Let the public shaming continue. We have noted several instances of judges using public shaming as a way to punish those convicted of various crimes. One of the most startling was the thief in Texas sentenced to stand outside the local mall holding a sign detailing his crimes, every weekend, for six years. Our country used to use the public stockade to shame criminals. Now it's billboards, police websites and everyone's favorite: Facebook.
The town of Huntington Beach is struggling with a major drunk driving problem. The Los Angeles Times reports that in 2009 there were 1,687 drunk-driving arrests;one of the highest rates for a city that size in California.
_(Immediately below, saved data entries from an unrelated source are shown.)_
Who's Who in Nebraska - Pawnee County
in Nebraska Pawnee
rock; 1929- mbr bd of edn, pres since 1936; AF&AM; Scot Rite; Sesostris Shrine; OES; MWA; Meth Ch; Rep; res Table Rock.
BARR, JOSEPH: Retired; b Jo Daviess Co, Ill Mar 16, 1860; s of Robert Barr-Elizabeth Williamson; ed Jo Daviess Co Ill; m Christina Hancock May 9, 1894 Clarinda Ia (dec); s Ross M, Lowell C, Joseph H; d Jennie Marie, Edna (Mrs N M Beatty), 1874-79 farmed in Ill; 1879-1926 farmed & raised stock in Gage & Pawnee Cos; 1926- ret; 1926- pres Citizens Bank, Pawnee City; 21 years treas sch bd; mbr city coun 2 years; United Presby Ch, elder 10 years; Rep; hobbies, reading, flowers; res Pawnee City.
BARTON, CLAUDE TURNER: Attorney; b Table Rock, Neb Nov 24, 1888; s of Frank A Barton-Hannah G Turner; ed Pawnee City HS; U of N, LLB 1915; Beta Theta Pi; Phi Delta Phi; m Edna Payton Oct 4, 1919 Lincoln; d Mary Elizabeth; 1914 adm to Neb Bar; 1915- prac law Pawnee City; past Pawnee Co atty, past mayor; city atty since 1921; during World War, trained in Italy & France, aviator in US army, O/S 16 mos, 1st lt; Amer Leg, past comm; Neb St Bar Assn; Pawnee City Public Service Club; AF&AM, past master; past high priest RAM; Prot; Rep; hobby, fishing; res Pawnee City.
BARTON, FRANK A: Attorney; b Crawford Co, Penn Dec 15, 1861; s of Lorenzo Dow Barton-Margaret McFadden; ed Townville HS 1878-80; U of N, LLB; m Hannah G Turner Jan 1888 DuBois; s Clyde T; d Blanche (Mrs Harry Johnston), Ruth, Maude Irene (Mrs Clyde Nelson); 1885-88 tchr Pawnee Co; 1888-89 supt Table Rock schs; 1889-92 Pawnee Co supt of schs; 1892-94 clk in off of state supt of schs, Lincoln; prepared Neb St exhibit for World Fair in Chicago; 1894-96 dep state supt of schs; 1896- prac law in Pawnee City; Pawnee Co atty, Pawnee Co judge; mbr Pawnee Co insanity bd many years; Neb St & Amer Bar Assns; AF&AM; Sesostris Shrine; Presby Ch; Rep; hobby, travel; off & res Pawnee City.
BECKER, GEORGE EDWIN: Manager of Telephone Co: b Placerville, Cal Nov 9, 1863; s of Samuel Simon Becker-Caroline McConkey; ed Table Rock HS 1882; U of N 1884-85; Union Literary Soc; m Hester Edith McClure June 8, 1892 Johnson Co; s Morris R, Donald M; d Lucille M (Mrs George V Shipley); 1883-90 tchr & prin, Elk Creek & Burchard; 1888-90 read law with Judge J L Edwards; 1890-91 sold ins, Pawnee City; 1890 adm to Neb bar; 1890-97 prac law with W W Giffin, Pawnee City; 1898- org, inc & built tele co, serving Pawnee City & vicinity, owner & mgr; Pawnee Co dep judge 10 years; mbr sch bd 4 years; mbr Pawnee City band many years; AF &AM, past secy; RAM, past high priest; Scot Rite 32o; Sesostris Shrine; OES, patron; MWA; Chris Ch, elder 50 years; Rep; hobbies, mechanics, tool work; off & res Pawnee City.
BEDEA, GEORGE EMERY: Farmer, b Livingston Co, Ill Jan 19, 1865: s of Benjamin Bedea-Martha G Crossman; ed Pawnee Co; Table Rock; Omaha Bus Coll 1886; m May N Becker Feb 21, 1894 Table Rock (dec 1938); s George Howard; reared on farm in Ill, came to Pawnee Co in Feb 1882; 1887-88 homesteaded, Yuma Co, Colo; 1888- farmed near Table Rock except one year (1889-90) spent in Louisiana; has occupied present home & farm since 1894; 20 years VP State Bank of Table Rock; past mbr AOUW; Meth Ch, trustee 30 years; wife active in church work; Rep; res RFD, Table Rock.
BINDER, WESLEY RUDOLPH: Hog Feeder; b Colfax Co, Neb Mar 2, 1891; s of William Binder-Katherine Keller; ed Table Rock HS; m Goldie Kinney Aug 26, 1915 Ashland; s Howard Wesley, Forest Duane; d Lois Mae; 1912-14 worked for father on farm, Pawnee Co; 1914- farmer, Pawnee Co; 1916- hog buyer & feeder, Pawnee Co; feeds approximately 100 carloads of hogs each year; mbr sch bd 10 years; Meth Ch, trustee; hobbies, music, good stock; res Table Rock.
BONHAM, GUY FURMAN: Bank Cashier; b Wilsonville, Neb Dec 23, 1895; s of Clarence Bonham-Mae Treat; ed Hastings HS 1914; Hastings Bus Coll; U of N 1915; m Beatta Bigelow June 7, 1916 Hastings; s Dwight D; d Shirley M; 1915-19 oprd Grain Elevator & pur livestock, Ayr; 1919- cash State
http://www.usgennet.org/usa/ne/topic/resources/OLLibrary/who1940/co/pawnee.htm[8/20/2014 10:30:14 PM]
The police are looking to get tough and crack down, but not just with the usual road-block/checkpoint tools.
Councilman Devin Dwyer has suggested the police consider posting the names of people arrested for drunk driving on the city's Facebook page, because the local newspaper has stopped publishing the listings, reports The Times. "I didn't think public shaming for driving under the influence was such a bad idea," Dwyer told The Times. "I would use any tool necessary to bring down the numbers of drunk drivers."
However, there is a small difference in the Huntington Beach proposal to post the DUI names on Facebook than in some of the other public shaming stories that have been discussed. In this case, the town is considering printing names of those only suspected of drunk driving, no convictions have yet been made. TechPresident.com spotted this issue as well when it examined the backstory on why the paper had stopped publishing the names. The paper explained in an editorial, "The people on the list have been arrested but not convicted of anything. If any of them is later cleared of the offense, his or her name will still be readily available on a Google search, which poses a problem for background checks."
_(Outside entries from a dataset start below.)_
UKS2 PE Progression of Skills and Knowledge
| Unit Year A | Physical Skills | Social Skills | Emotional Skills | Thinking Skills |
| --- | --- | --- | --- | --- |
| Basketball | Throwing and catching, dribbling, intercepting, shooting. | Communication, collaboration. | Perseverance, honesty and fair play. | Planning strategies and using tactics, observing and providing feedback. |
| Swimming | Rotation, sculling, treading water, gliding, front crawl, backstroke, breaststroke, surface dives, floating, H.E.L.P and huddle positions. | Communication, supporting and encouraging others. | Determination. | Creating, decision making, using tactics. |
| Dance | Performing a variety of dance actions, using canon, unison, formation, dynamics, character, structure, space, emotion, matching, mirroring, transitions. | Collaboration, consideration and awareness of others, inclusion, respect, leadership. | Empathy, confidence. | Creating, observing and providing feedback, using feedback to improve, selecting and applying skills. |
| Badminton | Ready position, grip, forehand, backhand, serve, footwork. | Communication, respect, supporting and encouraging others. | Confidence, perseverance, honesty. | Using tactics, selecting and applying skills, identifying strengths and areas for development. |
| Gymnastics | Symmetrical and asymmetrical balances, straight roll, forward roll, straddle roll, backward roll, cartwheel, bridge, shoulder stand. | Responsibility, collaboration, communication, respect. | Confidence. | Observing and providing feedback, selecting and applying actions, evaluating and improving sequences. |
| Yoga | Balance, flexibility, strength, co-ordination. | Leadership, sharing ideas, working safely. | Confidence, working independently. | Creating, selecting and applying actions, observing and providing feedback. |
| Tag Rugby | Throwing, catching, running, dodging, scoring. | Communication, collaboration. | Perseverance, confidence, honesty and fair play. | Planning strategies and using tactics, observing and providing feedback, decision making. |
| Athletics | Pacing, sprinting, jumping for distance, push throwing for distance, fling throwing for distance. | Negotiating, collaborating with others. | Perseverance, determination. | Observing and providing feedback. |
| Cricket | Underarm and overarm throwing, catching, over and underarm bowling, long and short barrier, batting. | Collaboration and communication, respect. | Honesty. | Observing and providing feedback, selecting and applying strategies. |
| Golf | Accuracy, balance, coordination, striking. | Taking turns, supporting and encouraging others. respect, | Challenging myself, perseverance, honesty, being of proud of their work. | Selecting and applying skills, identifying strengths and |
Not to mention the whole "innocent until proven guilty" thing.
According to The Times, Lt. Russell Reinhart of the Huntington Beach Police Dept. is going to have city attorney Jennifer McGrath review the whole proposal to post the DUI names on Facebook, just to ensure it is kosher, legally speaking.
Problem is, McGrath could find herself at the top of the list. Ms. McGrath pleaded guilty to a DUI after being stopped in 2005 for driving on the wrong side of Main Street, not far from City Hall. What do you think she's gonna say?